论文标题
基于得分的生成模型检测歧管
Score-Based Generative Models Detect Manifolds
论文作者
论文摘要
基于得分的生成模型(SGMS)需要近似中间分布的分数$ \ nabla \ log p_t $以及远期过程的最终分布$ p_t $。这些近似值的理论基础仍然缺乏。我们发现SGM能够从基础(低维)数据歧管$ \ MATHCAL {M} $中产生样本的确切条件。这确保我们能够生成“正确的样本”。例如,以$ \ Mathcal {M} $为面部图像子集,我们发现SGM稳健产生面部图像的条件,即使这些图像的相对频率可能无法准确表示真实的数据生成分布。此外,该分析是了解SGMS的概括属性的第一步:采用$ \ Mathcal {M} $作为所有培训样本的集合,我们的结果提供了SGM何时记住其培训数据的精确描述。

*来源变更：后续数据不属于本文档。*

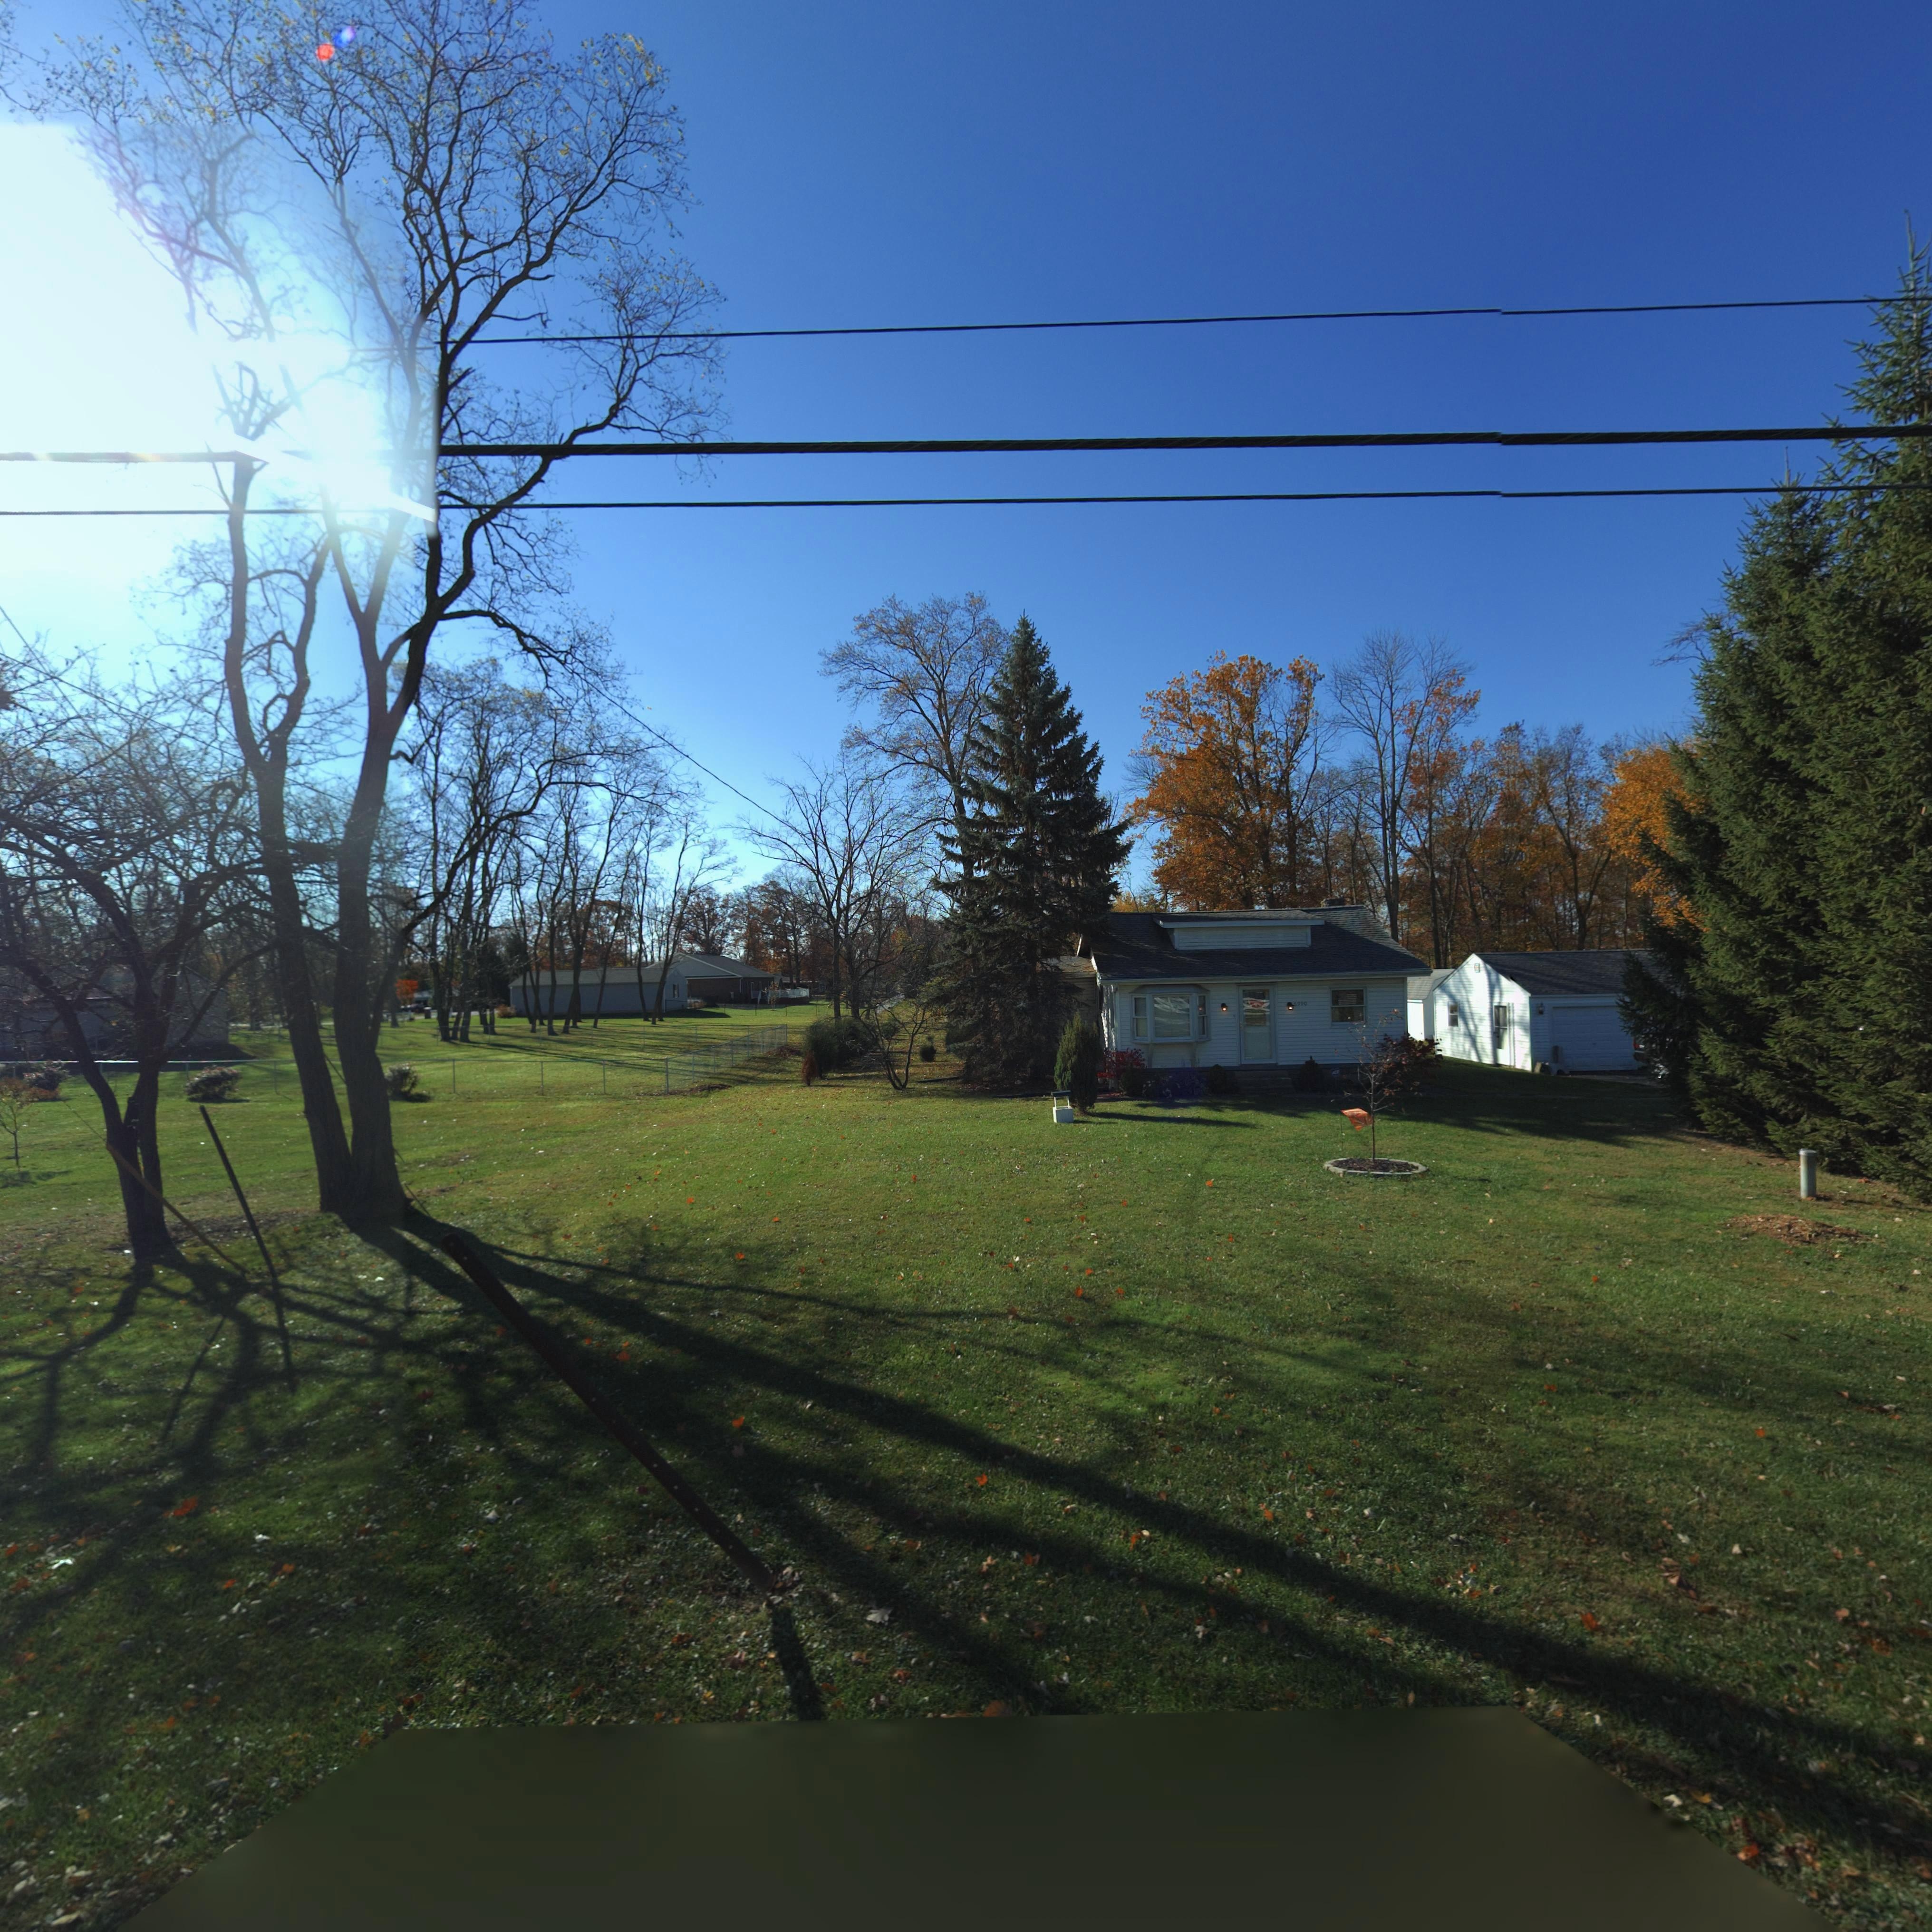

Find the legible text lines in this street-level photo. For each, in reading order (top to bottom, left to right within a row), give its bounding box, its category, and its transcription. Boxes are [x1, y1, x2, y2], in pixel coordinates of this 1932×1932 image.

Score-based generative models (SGMs) need to approximate the scores $\nabla \log p_t$ of the intermediate distributions as well as the final distribution $p_T$ of the forward process. The theoretical underpinnings of the effects of these approximations are still lacking. We find precise conditions under which SGMs are able to produce samples from an underlying (low-dimensional) data manifold $\mathcal{M}$. This assures us that SGMs are able to generate the "right kind of samples". For example, taking $\mathcal{M}$ to be the subset of images of faces, we find conditions under which the SGM robustly produces an image of a face, even though the relative frequencies of these images might not accurately represent the true data generating distribution. Moreover, this analysis is a first step towards understanding the generalization properties of SGMs: Taking $\mathcal{M}$ to be the set of all training samples, our results provide a precise description of when the SGM memorizes its training data.